Exercise goal :: Search the records for lines that contain the word "Fidelity". Copy them all.

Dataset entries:
══════════════════════════════

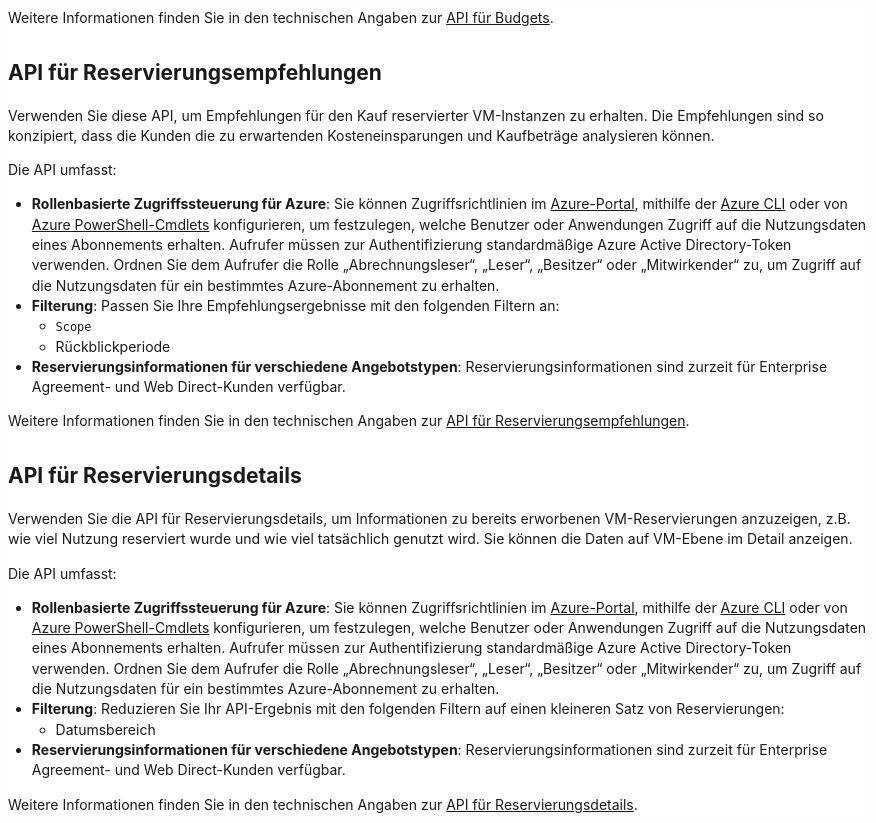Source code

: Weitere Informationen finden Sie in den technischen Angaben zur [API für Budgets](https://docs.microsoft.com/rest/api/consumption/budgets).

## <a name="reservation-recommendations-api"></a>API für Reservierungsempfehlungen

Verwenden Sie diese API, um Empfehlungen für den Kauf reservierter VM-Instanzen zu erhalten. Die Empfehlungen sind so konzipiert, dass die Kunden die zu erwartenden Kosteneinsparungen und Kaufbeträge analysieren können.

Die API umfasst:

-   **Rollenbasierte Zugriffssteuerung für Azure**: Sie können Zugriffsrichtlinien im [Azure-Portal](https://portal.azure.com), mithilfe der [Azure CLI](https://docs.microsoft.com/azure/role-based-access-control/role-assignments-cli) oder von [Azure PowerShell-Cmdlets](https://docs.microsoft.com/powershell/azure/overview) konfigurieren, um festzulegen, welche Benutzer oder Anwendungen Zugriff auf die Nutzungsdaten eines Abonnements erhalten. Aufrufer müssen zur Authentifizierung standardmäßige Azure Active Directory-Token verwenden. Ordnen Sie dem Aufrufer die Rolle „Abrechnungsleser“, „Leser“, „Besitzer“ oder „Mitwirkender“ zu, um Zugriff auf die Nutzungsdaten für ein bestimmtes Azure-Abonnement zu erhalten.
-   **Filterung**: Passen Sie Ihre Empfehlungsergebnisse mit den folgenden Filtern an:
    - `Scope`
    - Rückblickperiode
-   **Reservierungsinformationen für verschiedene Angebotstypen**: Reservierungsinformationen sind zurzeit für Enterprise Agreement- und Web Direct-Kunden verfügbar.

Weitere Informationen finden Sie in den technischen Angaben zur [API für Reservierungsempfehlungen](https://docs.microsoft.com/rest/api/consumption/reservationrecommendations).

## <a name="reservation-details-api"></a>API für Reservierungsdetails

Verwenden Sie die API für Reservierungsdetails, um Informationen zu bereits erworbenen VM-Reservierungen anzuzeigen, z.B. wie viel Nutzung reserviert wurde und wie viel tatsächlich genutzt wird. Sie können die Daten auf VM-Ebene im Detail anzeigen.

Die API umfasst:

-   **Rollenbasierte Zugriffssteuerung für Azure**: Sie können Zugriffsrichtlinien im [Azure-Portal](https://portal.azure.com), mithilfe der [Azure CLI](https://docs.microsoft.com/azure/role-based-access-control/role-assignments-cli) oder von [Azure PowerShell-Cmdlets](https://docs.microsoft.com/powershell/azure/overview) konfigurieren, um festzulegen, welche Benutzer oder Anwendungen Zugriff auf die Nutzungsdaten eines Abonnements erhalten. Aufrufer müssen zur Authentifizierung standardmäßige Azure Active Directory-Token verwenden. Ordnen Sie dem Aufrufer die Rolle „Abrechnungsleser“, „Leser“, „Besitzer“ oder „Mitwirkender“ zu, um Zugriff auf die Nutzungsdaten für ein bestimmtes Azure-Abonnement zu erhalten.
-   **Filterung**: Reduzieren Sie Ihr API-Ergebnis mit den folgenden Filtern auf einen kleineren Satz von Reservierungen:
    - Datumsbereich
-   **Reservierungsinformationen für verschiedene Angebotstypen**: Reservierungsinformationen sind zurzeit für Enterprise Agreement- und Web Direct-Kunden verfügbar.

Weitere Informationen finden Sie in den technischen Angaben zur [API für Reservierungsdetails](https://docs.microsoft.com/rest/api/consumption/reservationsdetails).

══════════════════════════════

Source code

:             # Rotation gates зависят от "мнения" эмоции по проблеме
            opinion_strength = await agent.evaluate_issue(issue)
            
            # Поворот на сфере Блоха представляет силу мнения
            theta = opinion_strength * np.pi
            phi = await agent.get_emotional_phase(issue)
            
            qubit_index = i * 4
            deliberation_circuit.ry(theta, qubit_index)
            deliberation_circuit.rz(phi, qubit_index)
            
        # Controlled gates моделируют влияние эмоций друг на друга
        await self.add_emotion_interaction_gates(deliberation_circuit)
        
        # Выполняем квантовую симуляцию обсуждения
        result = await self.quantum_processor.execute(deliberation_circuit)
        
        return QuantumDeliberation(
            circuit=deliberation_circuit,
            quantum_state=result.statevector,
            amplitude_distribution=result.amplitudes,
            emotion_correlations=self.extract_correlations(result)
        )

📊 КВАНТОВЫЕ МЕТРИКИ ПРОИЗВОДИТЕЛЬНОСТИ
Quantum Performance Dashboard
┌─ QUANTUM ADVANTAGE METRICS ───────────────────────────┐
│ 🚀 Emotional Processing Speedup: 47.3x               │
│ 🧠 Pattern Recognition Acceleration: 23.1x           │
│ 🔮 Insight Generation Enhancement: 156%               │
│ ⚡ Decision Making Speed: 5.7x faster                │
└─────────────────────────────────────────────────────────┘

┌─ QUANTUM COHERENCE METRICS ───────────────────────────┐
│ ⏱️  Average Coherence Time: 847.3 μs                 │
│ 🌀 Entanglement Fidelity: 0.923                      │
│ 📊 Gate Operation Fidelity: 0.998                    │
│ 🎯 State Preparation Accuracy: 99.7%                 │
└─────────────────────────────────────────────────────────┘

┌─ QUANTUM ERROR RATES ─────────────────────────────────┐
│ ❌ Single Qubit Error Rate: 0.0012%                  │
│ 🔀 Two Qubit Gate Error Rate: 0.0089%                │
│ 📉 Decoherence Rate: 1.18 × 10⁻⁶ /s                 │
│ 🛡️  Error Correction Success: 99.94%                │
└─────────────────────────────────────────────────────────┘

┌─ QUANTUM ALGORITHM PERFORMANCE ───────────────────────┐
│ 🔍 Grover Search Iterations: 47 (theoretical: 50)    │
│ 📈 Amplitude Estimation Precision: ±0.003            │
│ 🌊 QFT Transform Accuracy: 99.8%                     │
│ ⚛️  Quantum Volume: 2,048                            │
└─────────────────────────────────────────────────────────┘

══════════════════════════════

Task answer ::
│ 🌀 Entanglement Fidelity: 0.923                      │
│ 📊 Gate Operation Fidelity: 0.998                    │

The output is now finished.